Holding: The Court vacated the Nevada Supreme Court’s judgment because it applied the wrong legal standard for a judge-bias claim and remanded to ask whether objective evidence showed a constitutionally intolerable risk of bias.

Real World Impact:
  • May require judges to step aside when prosecutors investigated them during a defendant’s case.
  • Could lead to new hearings or discovery into prosecutorial involvement and judge bias.
  • Creates stronger review of recusal claims for people facing criminal sentences.
Topics: judge bias, judge recusal, prosecutor conduct, death penalty, criminal trials

Summary

Background

Michael Damon Rippo, a defendant convicted of first-degree murder and sentenced to death, learned during his trial that the trial judge was the target of a federal bribery probe. Rippo suspected the local district attorney’s office, which was prosecuting him, had played a role in that investigation and asked the judge to step aside. The trial judge refused, and after that judge was indicted a different judge denied Rippo’s motion for a new trial.
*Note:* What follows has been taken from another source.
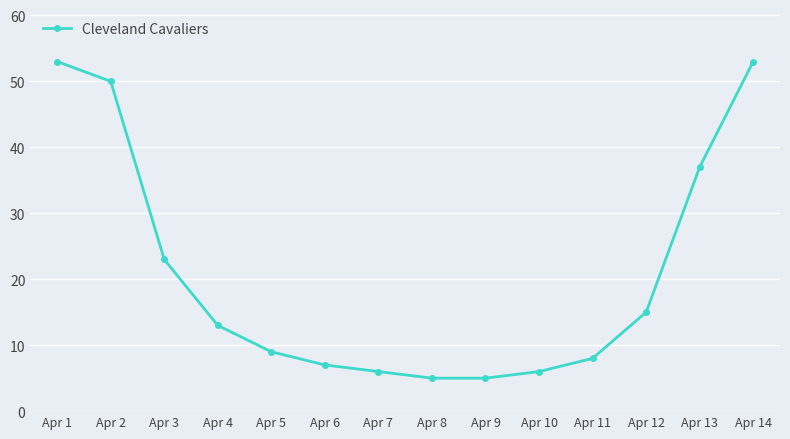

What is the difference between the second highest and minimum values?

48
Nevada’s courts repeatedly rejected Rippo’s claims, at first saying he had not shown state involvement, and later comparing his claim to a speculative bias theory discussed in prior decisions.

Reasoning

The core question was whether the Due Process Clause sometimes requires a judge to recuse when the objective risk of bias is too high, even if there is no proof the judge was actually biased in the case. The Court found that the Nevada Supreme Court applied the wrong legal standard by demanding proof of actual bias and failed to ask whether, based on all alleged circumstances, the probability of bias was constitutionally intolerable. Citing precedents that allow recusal when objective risk is substantial, the Court vacated the Nevada judgment and sent the case back for further proceedings under the correct standard.

Real world impact

This ruling directs lower courts to evaluate recusal requests by looking at the objective likelihood of bias, not just proof of actual bias. People whose judges or prosecutors were involved in outside investigations may get further discovery or hearings. The decision remands the case for further review and is not itself a final ruling on guilt or sentence.